◆ **What is required**
Could you return each entry below exactly as written, minus any pictures?

◆ **Task inputs**
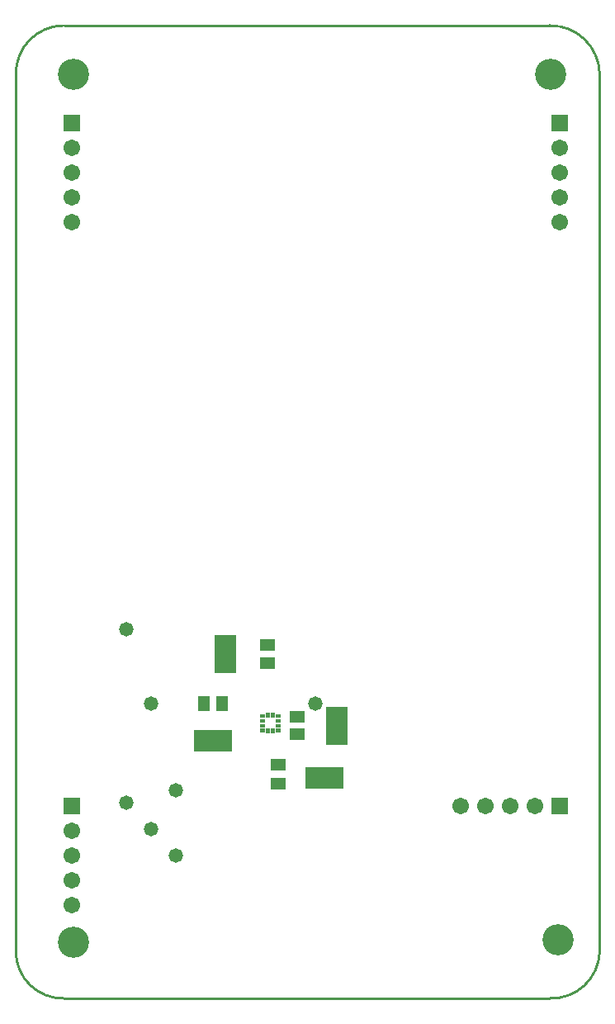
<source format=gts>
G04*
G04 #@! TF.GenerationSoftware,Altium Limited,Altium Designer,22.6.1 (34)*
G04*
G04 Layer_Color=8388736*
%FSLAX25Y25*%
%MOIN*%
G70*
G04*
G04 #@! TF.SameCoordinates,77978B21-DC67-4B61-947D-8792CEF4CC07*
G04*
G04*
G04 #@! TF.FilePolarity,Negative*
G04*
G01*
G75*
%ADD12C,0.01000*%
%ADD20R,0.08792X0.15761*%
%ADD21R,0.15761X0.08792*%
%ADD22R,0.06233X0.05131*%
%ADD23R,0.04776X0.06233*%
%ADD24R,0.06233X0.04776*%
%ADD25R,0.06706X0.06706*%
%ADD26C,0.06706*%
%ADD27R,0.06706X0.06706*%
%ADD28C,0.12611*%
%ADD29C,0.05800*%
G36*
X101004Y110315D02*
X98996D01*
Y111811D01*
X101004D01*
Y110315D01*
D02*
G37*
G36*
Y108346D02*
X98996D01*
Y109843D01*
X101004D01*
Y108346D01*
D02*
G37*
G36*
X102972Y107835D02*
X101476D01*
Y109843D01*
X102972D01*
Y107835D01*
D02*
G37*
G36*
X101004Y112284D02*
X98996D01*
Y113779D01*
X101004D01*
Y112284D01*
D02*
G37*
G36*
Y114252D02*
X98996D01*
Y115748D01*
X101004D01*
Y114252D01*
D02*
G37*
G36*
X102972D02*
X101476D01*
Y116260D01*
X102972D01*
Y114252D01*
D02*
G37*
G36*
X104941Y107835D02*
X103445D01*
Y109843D01*
X104941D01*
Y107835D01*
D02*
G37*
G36*
X107421Y108346D02*
X105413D01*
Y109843D01*
X107421D01*
Y108346D01*
D02*
G37*
G36*
Y110315D02*
X105413D01*
Y111811D01*
X107421D01*
Y110315D01*
D02*
G37*
G36*
Y114252D02*
X105413D01*
Y115748D01*
X107421D01*
Y114252D01*
D02*
G37*
G36*
X104941D02*
X103445D01*
Y116260D01*
X104941D01*
Y114252D01*
D02*
G37*
G36*
X107421Y112284D02*
X105413D01*
Y113779D01*
X107421D01*
Y112284D01*
D02*
G37*
D12*
X19685Y393701D02*
G03*
X500Y374016I250J-19435D01*
G01*
X236221D02*
G03*
X216035Y393701I-19935J-250D01*
G01*
Y1000D02*
G03*
X236221Y19685I750J19435D01*
G01*
X500D02*
G03*
X19685Y1000I18935J250D01*
G01*
X236221Y19685D02*
Y374016D01*
X19685Y1000D02*
X19685D01*
X216035D01*
X20000Y393701D02*
X216035D01*
X500Y19685D02*
Y374016D01*
D20*
X85000Y140000D02*
D03*
X130000Y111063D02*
D03*
D21*
X125000Y90000D02*
D03*
X80000Y105000D02*
D03*
D22*
X114193Y107579D02*
D03*
Y114547D02*
D03*
D23*
X76260Y120000D02*
D03*
X83740D02*
D03*
D24*
X106417Y87776D02*
D03*
Y95256D02*
D03*
X102224Y143740D02*
D03*
Y136260D02*
D03*
D25*
X219972Y354331D02*
D03*
X23122D02*
D03*
Y78740D02*
D03*
D26*
X219972Y344331D02*
D03*
Y334331D02*
D03*
Y324331D02*
D03*
Y314331D02*
D03*
X23122Y344331D02*
D03*
Y334331D02*
D03*
Y324331D02*
D03*
Y314331D02*
D03*
X209961Y78728D02*
D03*
X199961D02*
D03*
X189961D02*
D03*
X179961D02*
D03*
X23122Y38740D02*
D03*
Y48740D02*
D03*
Y58740D02*
D03*
Y68740D02*
D03*
D27*
X219961Y78728D02*
D03*
D28*
X216535Y374016D02*
D03*
X219535Y24622D02*
D03*
X23622Y374016D02*
D03*
Y23622D02*
D03*
D29*
X65000Y58740D02*
D03*
X45000Y80000D02*
D03*
Y150000D02*
D03*
X55000Y69287D02*
D03*
Y120000D02*
D03*
X121516D02*
D03*
X65000Y85000D02*
D03*
M02*

</source>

◆ **Output of the exercise**
<source format=gts>
G04*
G04 #@! TF.GenerationSoftware,Altium Limited,Altium Designer,22.6.1 (34)*
G04*
G04 Layer_Color=8388736*
%FSLAX25Y25*%
%MOIN*%
G70*
G04*
G04 #@! TF.SameCoordinates,77978B21-DC67-4B61-947D-8792CEF4CC07*
G04*
G04*
G04 #@! TF.FilePolarity,Negative*
G04*
G01*
G75*
%ADD12C,0.01000*%
%ADD20R,0.08792X0.15761*%
%ADD21R,0.15761X0.08792*%
%ADD22R,0.06233X0.05131*%
%ADD23R,0.04776X0.06233*%
%ADD24R,0.06233X0.04776*%
%ADD25R,0.06706X0.06706*%
%ADD26C,0.06706*%
%ADD27R,0.06706X0.06706*%
%ADD28C,0.12611*%
%ADD29C,0.05800*%
G36*
X101004Y110315D02*
X98996D01*
Y111811D01*
X101004D01*
Y110315D01*
D02*
G37*
G36*
Y108346D02*
X98996D01*
Y109843D01*
X101004D01*
Y108346D01*
D02*
G37*
G36*
X102972Y107835D02*
X101476D01*
Y109843D01*
X102972D01*
Y107835D01*
D02*
G37*
G36*
X101004Y112284D02*
X98996D01*
Y113779D01*
X101004D01*
Y112284D01*
D02*
G37*
G36*
Y114252D02*
X98996D01*
Y115748D01*
X101004D01*
Y114252D01*
D02*
G37*
G36*
X102972D02*
X101476D01*
Y116260D01*
X102972D01*
Y114252D01*
D02*
G37*
G36*
X104941Y107835D02*
X103445D01*
Y109843D01*
X104941D01*
Y107835D01*
D02*
G37*
G36*
X107421Y108346D02*
X105413D01*
Y109843D01*
X107421D01*
Y108346D01*
D02*
G37*
G36*
Y110315D02*
X105413D01*
Y111811D01*
X107421D01*
Y110315D01*
D02*
G37*
G36*
Y114252D02*
X105413D01*
Y115748D01*
X107421D01*
Y114252D01*
D02*
G37*
G36*
X104941D02*
X103445D01*
Y116260D01*
X104941D01*
Y114252D01*
D02*
G37*
G36*
X107421Y112284D02*
X105413D01*
Y113779D01*
X107421D01*
Y112284D01*
D02*
G37*
D12*
X19685Y393701D02*
G03*
X500Y374016I250J-19435D01*
G01*
X236221D02*
G03*
X216035Y393701I-19935J-250D01*
G01*
Y1000D02*
G03*
X236221Y19685I750J19435D01*
G01*
X500D02*
G03*
X19685Y1000I18935J250D01*
G01*
X236221Y19685D02*
Y374016D01*
X19685Y1000D02*
X19685D01*
X216035D01*
X20000Y393701D02*
X216035D01*
X500Y19685D02*
Y374016D01*
D20*
X85000Y140000D02*
D03*
X130000Y111063D02*
D03*
D21*
X125000Y90000D02*
D03*
X80000Y105000D02*
D03*
D22*
X114193Y107579D02*
D03*
Y114547D02*
D03*
D23*
X76260Y120000D02*
D03*
X83740D02*
D03*
D24*
X106417Y87776D02*
D03*
Y95256D02*
D03*
X102224Y143740D02*
D03*
Y136260D02*
D03*
D25*
X219972Y354331D02*
D03*
X23122D02*
D03*
Y78740D02*
D03*
D26*
X219972Y344331D02*
D03*
Y334331D02*
D03*
Y324331D02*
D03*
Y314331D02*
D03*
X23122Y344331D02*
D03*
Y334331D02*
D03*
Y324331D02*
D03*
Y314331D02*
D03*
X209961Y78728D02*
D03*
X199961D02*
D03*
X189961D02*
D03*
X179961D02*
D03*
X23122Y38740D02*
D03*
Y48740D02*
D03*
Y58740D02*
D03*
Y68740D02*
D03*
D27*
X219961Y78728D02*
D03*
D28*
X216535Y374016D02*
D03*
X219535Y24622D02*
D03*
X23622Y374016D02*
D03*
Y23622D02*
D03*
D29*
X65000Y58740D02*
D03*
X45000Y80000D02*
D03*
Y150000D02*
D03*
X55000Y69287D02*
D03*
Y120000D02*
D03*
X121516D02*
D03*
X65000Y85000D02*
D03*
M02*

</source>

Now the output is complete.